I cannot track my works' sales as that goes through my publisher, but I can, if I desire, pay attention to Amazon rankings or B&N rankings. At book signings, I often have folks say they'll look at getting it on Kindle or Nook. I can safely say that only a small % that take a book mark or business card, saying they intend to look into it, actually purchase a copy. Maybe they looked at the sample and weren't impressed. Maybe they intended to, but don't really have the money. Maybe they said it just to be nice to me. Maybe they thought my books would be 99 cents instead of $2.99? There are so many maybe's that it's impossible to say.

Flank Hawk was released late in 2009. My sisters finally got around to reading it this summer, and complemented me on it, and promptly got a copy of the sequel (or so they said). One sister said basically I should've been more insistent in reminding her to read Flank Hawk, etc. I felt they knew it was out there, and it was their choice. One can turn off family and friends, I believe, by pushing one's works too hard.

If someone said they got your book but didn't, just let it go. What is there to gain from pushing the issue? Maybe they read the sample and didn't like it and don't want to tell you? Maybe they still intend to get it some day. Maybe they thought it was a free download and not $7.00 when they told you they'd get a copy. Maybe they never intended to, but wanted you to think better of them for getting a copy--or believing they did? Who knows, but the minor satisfaction gained in the short term by forcing the issue, what benefit will that have in the long run?

The goal is to get readers outside the circle of family and friends--out to those you've never really had much if any contact with--normally a result of word of mouth (sometimes online activity or even advertising, but word of mouth is best).
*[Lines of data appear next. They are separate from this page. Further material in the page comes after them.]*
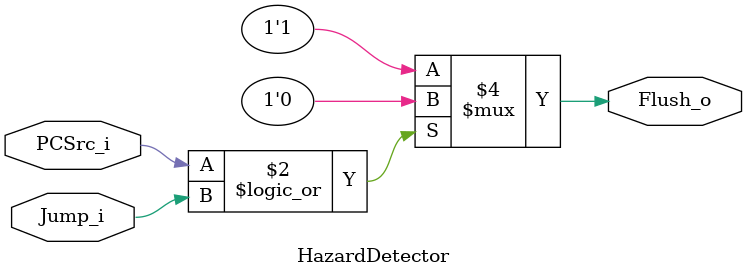
<source format=v>
module HazardDetector(PCSrc_i, Jump_i, Flush_o);

input PCSrc_i, Jump_i;
output reg Flush_o;

always@(*)
    if(PCSrc_i || Jump_i)
        Flush_o = 1'b0;
    else
        Flush_o = 1'b1;
        
endmodule

</source>
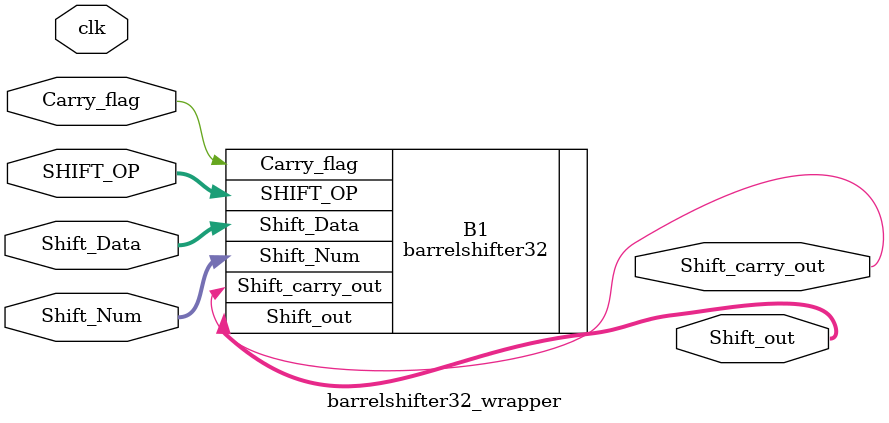
<source format=v>
`timescale 1ns/1ns
module barrelshifter32_wrapper(
    input clk,
    input [31:0] Shift_Data,     // 32 位原始输入数据
    input [7:0] Shift_Num,      // 8 位输入数据，控制移位的位数
    input Carry_flag,           // CPSR 借/进位标志
    input [2:0] SHIFT_OP,   // 3 位输入控制移位的方式
    output reg [31:0] Shift_out,     // 32 位输出，由a 经过b 位通过aluc 指定的移位方式移位而得
    output Shift_carry_out      // 移位进位
);

    barrelshifter32 B1(
        .Shift_Data(Shift_Data),
        .Shift_Num(Shift_Num),
        .Carry_flag(Carry_flag),
        .SHIFT_OP(SHIFT_OP),
        .Shift_out(Shift_out),
        .Shift_carry_out(Shift_carry_out)
    );

initial begin
    $dumpfile("../vcd/async_barrelshift32.vcd");
    $dumpvars();
end
endmodule
</source>
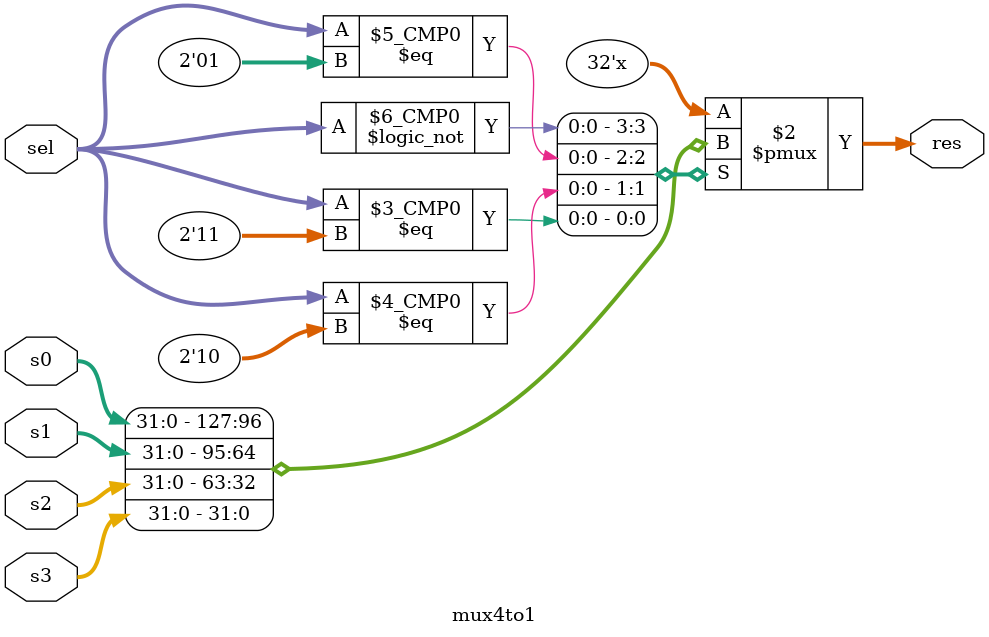
<source format=v>
`timescale 1ns / 1ps

module alu(
    input [31:0]a,b,//a端多路选择pc(pc的adder可以放在IF),sa,reg_a;b端多路选择reg_b,imm,4(pc_adder),imm<<2;
    input [3:0]aluc,
    //x000 ADD,x100 SUB,x001 AND,x101 OR,x010 XOR,x110 LUI,0011 SLL,0111 SRL,1111 SRA 
    output wire[31:0]res,
    output wire z
);
    reg [31:0]s0,s1,s2,s3;
    
    always @(*) begin
        casex (aluc)//带有x的匹配
            4'bx000:s0=a+b;
            4'bx100:s0=a-b;
            4'bx001:s1=a&b;
            4'bx101:s1=a|b;
            4'bx010:s2=a^b;
            4'bx110:s2={b[15:0],16'b0};
            4'b0011:s3=b<<a[4:0];
            4'b0111:s3=b>>a[4:0];
            4'b1111:s3=$signed(b)>>>a[4:0];
        endcase
    end
    assign z=(a==b)?1:0;
    mux4to1 mux4to1_inst(s0,s1,s2,s3,aluc[1:0],res);
endmodule

module mux4to1(
    input [31:0]s0,s1,s2,s3,
    input [1:0]sel,

    output reg[31:0]res
);
    always @(*) begin
        case (sel)
            2'b00:res=s0;
            2'b01:res=s1;
            2'b10:res=s2;
            2'b11:res=s3;
        endcase
    end
endmodule

</source>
That dishonest individual (that lied,) if confronted,  what are the odds they'll have nice things to say even if they do obtain a copy, and if they do read it? Better to focus efforts and energy elsewhere.

Disappointing, to be certain. Part of being a writer.


----------



## Black Dragon (Sep 13, 2012)

Is it possible that this individual isn't lying?

Very often family members in the same household share one e-reader account.  If my wife is buying an ebook, for example, she always does so with the family account that is under my name.

Could that be what happened here?


----------



## Zero Angel (Sep 13, 2012)

Black Dragon said:


> Is it possible that this individual isn't lying?
> 
> Very often family members in the same household share one e-reader account.  If my wife is buying an ebook, for example, she always does so with the family account that is under my name.
> 
> Could that be what happened here?



It is not possible, but thanks for thinking of that possibility. I hadn't considered it previously. 

It's to the point now where I don't even react when people say they bought my book =P unless they actually want to talk about it, I just say "thank you" and move on.


----------